§ **Instructions for the task**
Which lines in the records contain the string "that"? Find them and copy each one out, treating uppercase and lowercase as different.

(Page-level text extractions)
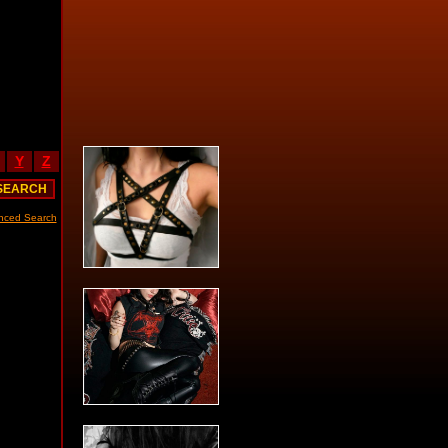
Y
Z
nced Search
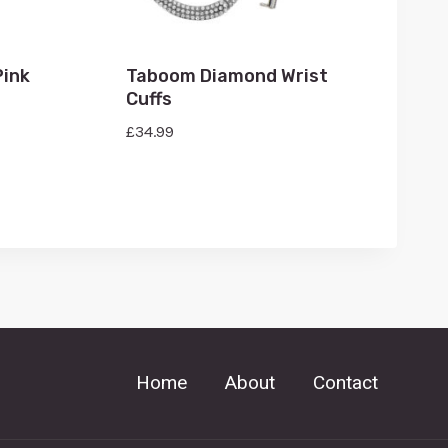
Pink
Taboom Diamond Wrist
Cuffs
£
34.99
Home
About
Contact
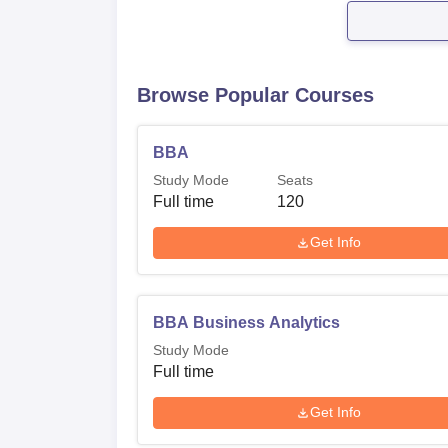
Browse Popular Courses
BBA
Study Mode
Seats
Full time
120
Get Info
BBA Business Analytics
Study Mode
Full time
Get Info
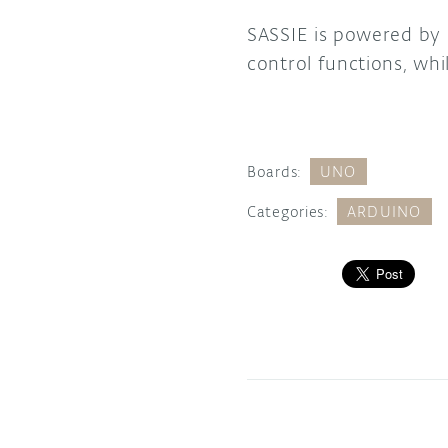
SASSIE is powered by
control functions, whi
Boards:
UNO
Categories:
ARDUINO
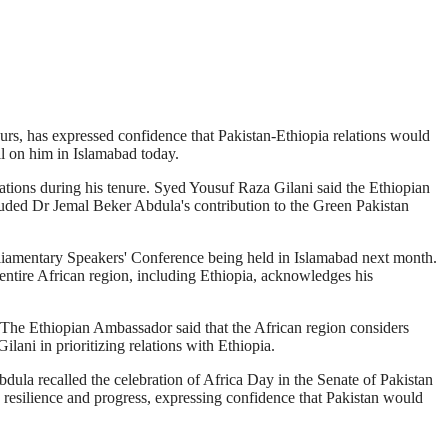
rs, has expressed confidence that Pakistan-Ethiopia relations would
l on him in Islamabad today.
ations during his tenure. Syed Yousuf Raza Gilani said the Ethiopian
auded Dr Jemal Beker Abdula's contribution to the Green Pakistan
rliamentary Speakers' Conference being held in Islamabad next month.
entire African region, including Ethiopia, acknowledges his
m. The Ethiopian Ambassador said that the African region considers
ani in prioritizing relations with Ethiopia.
dula recalled the celebration of Africa Day in the Senate of Pakistan
s resilience and progress, expressing confidence that Pakistan would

§ **Result below**
rs, has expressed confidence that Pakistan-Ethiopia relations would
m. The Ethiopian Ambassador said that the African region considers
s resilience and progress, expressing confidence that Pakistan would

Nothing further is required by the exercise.